Work request: Down to the last line, restate the listing below exactly.
○ ○ ○ ○ ○
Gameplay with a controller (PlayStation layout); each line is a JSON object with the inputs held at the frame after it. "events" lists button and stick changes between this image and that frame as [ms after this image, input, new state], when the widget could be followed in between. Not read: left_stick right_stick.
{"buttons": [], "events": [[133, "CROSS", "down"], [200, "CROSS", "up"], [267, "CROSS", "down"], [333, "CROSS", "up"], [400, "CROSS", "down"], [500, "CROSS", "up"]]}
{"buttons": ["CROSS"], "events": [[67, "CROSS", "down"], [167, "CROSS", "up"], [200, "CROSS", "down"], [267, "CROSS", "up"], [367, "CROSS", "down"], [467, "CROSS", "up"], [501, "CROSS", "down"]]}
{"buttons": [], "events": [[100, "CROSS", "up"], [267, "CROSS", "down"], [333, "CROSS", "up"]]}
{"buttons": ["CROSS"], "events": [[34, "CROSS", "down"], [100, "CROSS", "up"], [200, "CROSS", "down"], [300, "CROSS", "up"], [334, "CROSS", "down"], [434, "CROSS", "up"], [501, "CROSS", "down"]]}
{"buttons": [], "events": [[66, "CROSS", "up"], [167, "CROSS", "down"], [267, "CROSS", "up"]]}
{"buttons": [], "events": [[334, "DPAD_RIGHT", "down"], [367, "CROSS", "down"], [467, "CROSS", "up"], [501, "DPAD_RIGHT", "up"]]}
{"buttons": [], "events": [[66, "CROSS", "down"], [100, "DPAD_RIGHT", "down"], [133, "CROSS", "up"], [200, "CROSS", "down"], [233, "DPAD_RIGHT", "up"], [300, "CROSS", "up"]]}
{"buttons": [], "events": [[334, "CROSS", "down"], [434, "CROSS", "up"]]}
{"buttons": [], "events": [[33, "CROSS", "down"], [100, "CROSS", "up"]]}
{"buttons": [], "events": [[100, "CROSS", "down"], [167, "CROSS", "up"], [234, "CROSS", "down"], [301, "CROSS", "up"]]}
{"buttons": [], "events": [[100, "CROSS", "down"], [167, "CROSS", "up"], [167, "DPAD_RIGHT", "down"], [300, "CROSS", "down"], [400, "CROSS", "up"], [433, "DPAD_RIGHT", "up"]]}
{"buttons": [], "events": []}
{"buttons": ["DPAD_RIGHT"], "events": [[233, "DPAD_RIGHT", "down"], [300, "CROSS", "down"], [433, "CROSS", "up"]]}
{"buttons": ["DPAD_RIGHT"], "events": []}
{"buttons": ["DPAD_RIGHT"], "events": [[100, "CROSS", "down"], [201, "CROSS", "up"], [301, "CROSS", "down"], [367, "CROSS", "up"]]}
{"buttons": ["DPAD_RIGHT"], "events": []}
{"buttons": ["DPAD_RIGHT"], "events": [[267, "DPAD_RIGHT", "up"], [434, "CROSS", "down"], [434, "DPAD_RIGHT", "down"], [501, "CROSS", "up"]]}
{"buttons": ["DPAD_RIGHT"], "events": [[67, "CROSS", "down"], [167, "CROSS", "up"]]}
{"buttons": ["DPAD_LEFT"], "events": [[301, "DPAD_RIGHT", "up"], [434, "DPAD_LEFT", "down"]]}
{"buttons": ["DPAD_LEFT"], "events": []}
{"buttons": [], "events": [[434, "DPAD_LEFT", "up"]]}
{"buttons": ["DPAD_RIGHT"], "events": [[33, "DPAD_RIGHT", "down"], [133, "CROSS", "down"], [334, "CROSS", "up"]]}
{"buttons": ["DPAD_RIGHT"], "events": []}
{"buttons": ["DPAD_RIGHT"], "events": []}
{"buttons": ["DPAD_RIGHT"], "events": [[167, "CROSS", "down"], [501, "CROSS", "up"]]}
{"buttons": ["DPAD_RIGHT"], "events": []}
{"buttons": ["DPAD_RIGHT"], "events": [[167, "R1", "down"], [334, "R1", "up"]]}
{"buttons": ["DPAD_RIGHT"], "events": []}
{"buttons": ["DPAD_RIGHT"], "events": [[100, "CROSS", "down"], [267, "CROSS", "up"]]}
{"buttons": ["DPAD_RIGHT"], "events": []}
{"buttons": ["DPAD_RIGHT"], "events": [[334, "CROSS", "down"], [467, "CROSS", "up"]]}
○ ○ ○ ○ ○
Solution for this task:
Gameplay with a controller (PlayStation layout); each line is a JSON object with the inputs held at the frame after it. "events" lists button and stick changes between this image and that frame as [ms after this image, input, new state], when the widget could be followed in between. Not read: left_stick right_stick.
{"buttons": [], "events": [[133, "CROSS", "down"], [200, "CROSS", "up"], [267, "CROSS", "down"], [333, "CROSS", "up"], [400, "CROSS", "down"], [500, "CROSS", "up"]]}
{"buttons": ["CROSS"], "events": [[67, "CROSS", "down"], [167, "CROSS", "up"], [200, "CROSS", "down"], [267, "CROSS", "up"], [367, "CROSS", "down"], [467, "CROSS", "up"], [501, "CROSS", "down"]]}
{"buttons": [], "events": [[100, "CROSS", "up"], [267, "CROSS", "down"], [333, "CROSS", "up"]]}
{"buttons": ["CROSS"], "events": [[34, "CROSS", "down"], [100, "CROSS", "up"], [200, "CROSS", "down"], [300, "CROSS", "up"], [334, "CROSS", "down"], [434, "CROSS", "up"], [501, "CROSS", "down"]]}
{"buttons": [], "events": [[66, "CROSS", "up"], [167, "CROSS", "down"], [267, "CROSS", "up"]]}
{"buttons": [], "events": [[334, "DPAD_RIGHT", "down"], [367, "CROSS", "down"], [467, "CROSS", "up"], [501, "DPAD_RIGHT", "up"]]}
{"buttons": [], "events": [[66, "CROSS", "down"], [100, "DPAD_RIGHT", "down"], [133, "CROSS", "up"], [200, "CROSS", "down"], [233, "DPAD_RIGHT", "up"], [300, "CROSS", "up"]]}
{"buttons": [], "events": [[334, "CROSS", "down"], [434, "CROSS", "up"]]}
{"buttons": [], "events": [[33, "CROSS", "down"], [100, "CROSS", "up"]]}
{"buttons": [], "events": [[100, "CROSS", "down"], [167, "CROSS", "up"], [234, "CROSS", "down"], [301, "CROSS", "up"]]}
{"buttons": [], "events": [[100, "CROSS", "down"], [167, "CROSS", "up"], [167, "DPAD_RIGHT", "down"], [300, "CROSS", "down"], [400, "CROSS", "up"], [433, "DPAD_RIGHT", "up"]]}
{"buttons": [], "events": []}
{"buttons": ["DPAD_RIGHT"], "events": [[233, "DPAD_RIGHT", "down"], [300, "CROSS", "down"], [433, "CROSS", "up"]]}
{"buttons": ["DPAD_RIGHT"], "events": []}
{"buttons": ["DPAD_RIGHT"], "events": [[100, "CROSS", "down"], [201, "CROSS", "up"], [301, "CROSS", "down"], [367, "CROSS", "up"]]}
{"buttons": ["DPAD_RIGHT"], "events": []}
{"buttons": ["DPAD_RIGHT"], "events": [[267, "DPAD_RIGHT", "up"], [434, "CROSS", "down"], [434, "DPAD_RIGHT", "down"], [501, "CROSS", "up"]]}
{"buttons": ["DPAD_RIGHT"], "events": [[67, "CROSS", "down"], [167, "CROSS", "up"]]}
{"buttons": ["DPAD_LEFT"], "events": [[301, "DPAD_RIGHT", "up"], [434, "DPAD_LEFT", "down"]]}
{"buttons": ["DPAD_LEFT"], "events": []}
{"buttons": [], "events": [[434, "DPAD_LEFT", "up"]]}
{"buttons": ["DPAD_RIGHT"], "events": [[33, "DPAD_RIGHT", "down"], [133, "CROSS", "down"], [334, "CROSS", "up"]]}
{"buttons": ["DPAD_RIGHT"], "events": []}
{"buttons": ["DPAD_RIGHT"], "events": []}
{"buttons": ["DPAD_RIGHT"], "events": [[167, "CROSS", "down"], [501, "CROSS", "up"]]}
{"buttons": ["DPAD_RIGHT"], "events": []}
{"buttons": ["DPAD_RIGHT"], "events": [[167, "R1", "down"], [334, "R1", "up"]]}
{"buttons": ["DPAD_RIGHT"], "events": []}
{"buttons": ["DPAD_RIGHT"], "events": [[100, "CROSS", "down"], [267, "CROSS", "up"]]}
{"buttons": ["DPAD_RIGHT"], "events": []}
{"buttons": ["DPAD_RIGHT"], "events": [[334, "CROSS", "down"], [467, "CROSS", "up"]]}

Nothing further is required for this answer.